We have, then, to be carried by Christ, who contains both worlds in himself. ‘Listen to him!’, says the voice from the cloud. What he says is: ‘Follow the path I’m staking out’, that is, the path that goes from Tabor to Calvary in order, there, through the Cross, to let this world’s pain, assumed by God made man, be revealed as glory.
‘Ein jeder Engel ist schrecklich’, says the poet Rainer Maria Rilke in a wonderful poem: ‘Every angel is terrible.’ Why? Because the angel comes as a messenger from a dimension utterly different from ours; and we tend to be frightened of what we do not know. Even Abram, who lived immersed in the mystery of God, made this experience. When the Lord, after confirming Abram’s call, consumed his sacrifice by fire — to show that what is consecrated to God must be given wholly, without holding anything back — fear came over Abram in the form of ‘a great darkness’. Out of this inner darkness he saw about him ‘a firebrand that went forth’. Abram adored. Adoring, he entered the covenant offered him by God, as a blessing for all humankind.
I’d say we moderns have to a large extent lost the ability to adore.
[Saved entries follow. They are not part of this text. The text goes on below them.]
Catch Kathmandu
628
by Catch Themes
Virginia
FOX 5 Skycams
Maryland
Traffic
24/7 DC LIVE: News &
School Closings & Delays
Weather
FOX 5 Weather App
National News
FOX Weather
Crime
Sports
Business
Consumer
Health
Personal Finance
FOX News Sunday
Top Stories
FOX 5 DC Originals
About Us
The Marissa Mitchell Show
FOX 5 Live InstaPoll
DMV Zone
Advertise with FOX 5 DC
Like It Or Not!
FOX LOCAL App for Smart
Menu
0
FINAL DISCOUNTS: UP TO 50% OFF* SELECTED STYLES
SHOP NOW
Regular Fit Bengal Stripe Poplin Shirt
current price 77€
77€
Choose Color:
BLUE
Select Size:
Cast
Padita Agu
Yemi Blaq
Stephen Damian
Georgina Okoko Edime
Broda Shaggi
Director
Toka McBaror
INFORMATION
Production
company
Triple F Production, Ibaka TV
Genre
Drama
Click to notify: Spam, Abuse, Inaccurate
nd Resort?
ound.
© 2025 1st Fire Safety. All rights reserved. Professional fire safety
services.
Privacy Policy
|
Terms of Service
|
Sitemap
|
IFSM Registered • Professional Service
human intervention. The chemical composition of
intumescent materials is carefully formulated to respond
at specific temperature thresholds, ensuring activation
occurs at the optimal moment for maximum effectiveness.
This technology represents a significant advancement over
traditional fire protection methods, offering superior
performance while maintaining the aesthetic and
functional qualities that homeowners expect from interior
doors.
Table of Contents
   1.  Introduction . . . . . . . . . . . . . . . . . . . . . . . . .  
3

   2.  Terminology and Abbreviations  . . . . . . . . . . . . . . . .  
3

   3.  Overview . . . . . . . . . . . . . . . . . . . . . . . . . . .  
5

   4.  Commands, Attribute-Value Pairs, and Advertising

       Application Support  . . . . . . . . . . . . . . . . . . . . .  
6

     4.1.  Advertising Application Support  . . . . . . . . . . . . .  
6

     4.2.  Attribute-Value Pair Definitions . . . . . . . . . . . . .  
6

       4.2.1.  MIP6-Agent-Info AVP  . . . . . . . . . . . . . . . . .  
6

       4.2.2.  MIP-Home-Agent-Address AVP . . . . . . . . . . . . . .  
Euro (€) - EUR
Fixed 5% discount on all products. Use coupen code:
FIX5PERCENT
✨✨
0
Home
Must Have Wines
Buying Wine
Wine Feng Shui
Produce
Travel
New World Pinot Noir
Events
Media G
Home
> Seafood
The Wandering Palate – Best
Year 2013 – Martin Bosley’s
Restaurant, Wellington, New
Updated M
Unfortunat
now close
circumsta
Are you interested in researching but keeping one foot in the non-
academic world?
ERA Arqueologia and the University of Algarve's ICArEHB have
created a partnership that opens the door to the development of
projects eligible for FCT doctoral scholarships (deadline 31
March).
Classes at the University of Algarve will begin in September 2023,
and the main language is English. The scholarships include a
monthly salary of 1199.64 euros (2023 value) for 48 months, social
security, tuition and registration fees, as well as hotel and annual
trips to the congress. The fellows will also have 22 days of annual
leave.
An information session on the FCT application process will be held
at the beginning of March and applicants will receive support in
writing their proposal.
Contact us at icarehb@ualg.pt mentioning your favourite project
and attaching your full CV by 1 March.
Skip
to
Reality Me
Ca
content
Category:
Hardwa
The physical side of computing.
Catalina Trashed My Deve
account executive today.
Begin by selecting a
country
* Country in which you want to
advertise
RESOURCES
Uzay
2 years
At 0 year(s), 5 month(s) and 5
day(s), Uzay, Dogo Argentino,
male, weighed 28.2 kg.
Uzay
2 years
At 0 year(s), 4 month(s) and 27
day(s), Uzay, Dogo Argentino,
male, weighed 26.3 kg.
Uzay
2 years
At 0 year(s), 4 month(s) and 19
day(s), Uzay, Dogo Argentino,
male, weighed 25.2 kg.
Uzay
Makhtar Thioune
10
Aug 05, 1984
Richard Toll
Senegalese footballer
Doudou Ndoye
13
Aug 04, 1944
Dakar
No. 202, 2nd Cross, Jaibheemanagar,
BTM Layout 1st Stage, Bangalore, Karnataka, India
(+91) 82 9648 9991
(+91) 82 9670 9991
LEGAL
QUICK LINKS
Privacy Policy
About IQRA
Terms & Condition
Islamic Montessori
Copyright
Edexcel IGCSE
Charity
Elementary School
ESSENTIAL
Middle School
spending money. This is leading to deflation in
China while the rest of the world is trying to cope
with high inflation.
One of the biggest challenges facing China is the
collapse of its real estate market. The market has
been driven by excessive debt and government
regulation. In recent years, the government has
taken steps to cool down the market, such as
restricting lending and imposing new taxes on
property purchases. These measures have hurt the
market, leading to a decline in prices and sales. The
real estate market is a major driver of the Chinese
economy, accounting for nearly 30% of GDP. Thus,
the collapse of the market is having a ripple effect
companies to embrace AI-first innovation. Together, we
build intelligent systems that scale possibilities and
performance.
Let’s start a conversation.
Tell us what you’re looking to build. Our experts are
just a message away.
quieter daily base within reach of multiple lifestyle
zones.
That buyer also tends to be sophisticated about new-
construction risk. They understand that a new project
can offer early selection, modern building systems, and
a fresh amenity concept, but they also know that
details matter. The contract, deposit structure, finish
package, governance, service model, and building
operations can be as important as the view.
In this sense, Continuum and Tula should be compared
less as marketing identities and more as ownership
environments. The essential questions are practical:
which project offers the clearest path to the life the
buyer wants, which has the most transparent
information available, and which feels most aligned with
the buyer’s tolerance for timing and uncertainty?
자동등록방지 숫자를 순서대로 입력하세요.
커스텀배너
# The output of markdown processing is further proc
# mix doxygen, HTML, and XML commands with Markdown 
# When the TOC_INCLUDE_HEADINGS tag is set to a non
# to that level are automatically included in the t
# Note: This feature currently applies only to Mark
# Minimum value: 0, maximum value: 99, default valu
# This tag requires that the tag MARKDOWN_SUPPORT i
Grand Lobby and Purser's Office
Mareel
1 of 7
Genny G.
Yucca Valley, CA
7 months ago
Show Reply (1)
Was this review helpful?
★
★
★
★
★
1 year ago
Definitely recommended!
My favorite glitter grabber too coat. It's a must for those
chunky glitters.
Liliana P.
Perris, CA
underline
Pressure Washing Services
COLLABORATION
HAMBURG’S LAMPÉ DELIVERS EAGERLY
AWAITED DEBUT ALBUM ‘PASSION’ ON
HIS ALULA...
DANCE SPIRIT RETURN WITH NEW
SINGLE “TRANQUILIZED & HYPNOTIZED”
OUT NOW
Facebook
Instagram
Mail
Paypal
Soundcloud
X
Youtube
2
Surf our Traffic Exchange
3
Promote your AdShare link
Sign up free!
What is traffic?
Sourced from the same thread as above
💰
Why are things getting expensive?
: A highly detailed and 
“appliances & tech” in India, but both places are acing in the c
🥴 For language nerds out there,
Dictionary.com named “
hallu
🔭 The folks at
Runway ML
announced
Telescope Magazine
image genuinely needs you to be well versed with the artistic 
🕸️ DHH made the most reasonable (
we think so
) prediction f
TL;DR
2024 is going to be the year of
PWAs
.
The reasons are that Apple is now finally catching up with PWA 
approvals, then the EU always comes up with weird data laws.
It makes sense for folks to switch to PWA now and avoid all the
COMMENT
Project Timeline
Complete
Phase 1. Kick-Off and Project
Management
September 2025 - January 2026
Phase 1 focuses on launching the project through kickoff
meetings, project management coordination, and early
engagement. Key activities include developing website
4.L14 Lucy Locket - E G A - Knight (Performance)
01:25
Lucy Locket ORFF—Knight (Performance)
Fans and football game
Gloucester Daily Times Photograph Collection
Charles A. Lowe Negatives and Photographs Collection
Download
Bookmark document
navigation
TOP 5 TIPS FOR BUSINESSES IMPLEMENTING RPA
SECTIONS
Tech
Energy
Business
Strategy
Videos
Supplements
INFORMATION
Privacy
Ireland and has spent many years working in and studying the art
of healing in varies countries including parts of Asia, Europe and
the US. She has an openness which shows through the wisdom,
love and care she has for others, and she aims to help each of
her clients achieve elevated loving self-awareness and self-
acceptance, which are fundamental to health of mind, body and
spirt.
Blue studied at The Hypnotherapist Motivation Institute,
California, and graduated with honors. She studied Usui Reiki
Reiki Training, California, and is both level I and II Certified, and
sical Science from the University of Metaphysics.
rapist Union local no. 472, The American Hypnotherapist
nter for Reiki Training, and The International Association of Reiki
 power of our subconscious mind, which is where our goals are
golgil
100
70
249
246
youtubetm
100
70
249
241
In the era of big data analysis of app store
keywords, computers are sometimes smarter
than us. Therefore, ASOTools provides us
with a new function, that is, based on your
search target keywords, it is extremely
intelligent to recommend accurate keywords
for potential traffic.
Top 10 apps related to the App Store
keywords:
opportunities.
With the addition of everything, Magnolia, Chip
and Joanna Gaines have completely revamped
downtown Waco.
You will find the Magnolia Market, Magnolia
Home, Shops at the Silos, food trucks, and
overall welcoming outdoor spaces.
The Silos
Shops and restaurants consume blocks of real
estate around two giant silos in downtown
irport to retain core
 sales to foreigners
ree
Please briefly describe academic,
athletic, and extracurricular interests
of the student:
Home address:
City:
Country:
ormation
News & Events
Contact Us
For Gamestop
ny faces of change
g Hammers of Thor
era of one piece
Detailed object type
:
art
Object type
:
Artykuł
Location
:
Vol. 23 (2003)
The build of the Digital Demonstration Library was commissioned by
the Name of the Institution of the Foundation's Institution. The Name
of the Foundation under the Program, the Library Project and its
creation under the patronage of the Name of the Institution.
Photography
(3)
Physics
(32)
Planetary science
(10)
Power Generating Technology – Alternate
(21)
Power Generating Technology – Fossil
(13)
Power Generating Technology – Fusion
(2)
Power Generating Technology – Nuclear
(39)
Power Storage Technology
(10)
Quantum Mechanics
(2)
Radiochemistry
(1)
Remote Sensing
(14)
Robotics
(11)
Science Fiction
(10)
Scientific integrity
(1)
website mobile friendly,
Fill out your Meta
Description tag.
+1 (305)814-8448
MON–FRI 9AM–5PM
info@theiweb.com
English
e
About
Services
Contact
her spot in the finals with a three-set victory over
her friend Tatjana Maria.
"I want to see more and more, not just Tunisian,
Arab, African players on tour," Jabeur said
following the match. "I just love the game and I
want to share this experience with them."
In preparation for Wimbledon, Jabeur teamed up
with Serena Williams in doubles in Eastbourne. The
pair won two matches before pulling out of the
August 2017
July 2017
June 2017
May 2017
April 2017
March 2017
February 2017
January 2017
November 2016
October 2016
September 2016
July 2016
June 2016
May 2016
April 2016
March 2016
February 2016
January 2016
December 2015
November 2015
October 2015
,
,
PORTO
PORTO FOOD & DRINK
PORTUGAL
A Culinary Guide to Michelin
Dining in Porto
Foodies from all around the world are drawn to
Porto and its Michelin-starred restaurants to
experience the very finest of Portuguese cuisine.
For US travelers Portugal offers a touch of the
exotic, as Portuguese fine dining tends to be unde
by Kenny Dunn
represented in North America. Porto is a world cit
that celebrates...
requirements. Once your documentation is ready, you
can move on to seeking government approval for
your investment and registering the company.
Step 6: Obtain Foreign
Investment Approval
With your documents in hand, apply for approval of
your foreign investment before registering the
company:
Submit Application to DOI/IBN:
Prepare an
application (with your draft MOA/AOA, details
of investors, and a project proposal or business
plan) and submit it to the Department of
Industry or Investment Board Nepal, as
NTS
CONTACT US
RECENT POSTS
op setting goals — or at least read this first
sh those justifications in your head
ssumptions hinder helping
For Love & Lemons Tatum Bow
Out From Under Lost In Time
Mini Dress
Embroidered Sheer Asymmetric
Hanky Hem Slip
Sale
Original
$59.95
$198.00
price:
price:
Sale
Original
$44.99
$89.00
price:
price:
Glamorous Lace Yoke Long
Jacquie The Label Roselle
We conceive of religion as a product of welfare that should serve purposes we define. We have, as Paul says it, ‘made our stomach into our god’. Our life of faith is played out at the level of expected well-being. If a sense of well-being is not produced, we are upset and turn away.
Can we, then, in fact be said to life a life of faith? Are we open to the absolute otherness of God, to becoming something we simply can’t imagine? We’re so anchored in what is concrete and this-worldly that we hardly think of a fundamental truth: ‘Our [real] homeland is in heaven.’ Here and now we are called to free ourselves from earthly things. Not that we should spurn the earth! It is God’s gift, exquisitely beautiful; but we have not here an abiding city.
To be human is to be prepared to set out ever anew, to learn to embrace the terrible in order, thereby, in Christ’s name, to be renewed in the core of our being, to glimpse the new heaven and the new earth towards which we’re drawn.
Today we contemplate our Lord’s transfiguration on Tabor conscious that we are, in this season of holy fasting, going up with him to Jerusalem, ‘to watch with Jesus in the night of this world and to carry his grief in our hearts’, as a fine Norwegian Lenten hymn puts it. Clearly, grief will not have the last word! Still, it is inevitable, for we inhabit a world that is wounded, sick, and full of sadness. That is why God came as our Saviour! We need the reminder, these days: To be healed, we require a remedy that lies beyond what human agency can make. Healing is given us; but we must choose to let it be effective, on our own behalf and on behalf of the whole Church.
Come, then, Lord Jesus, Light from Light. Come and save us, and lead us into your joy. Amen.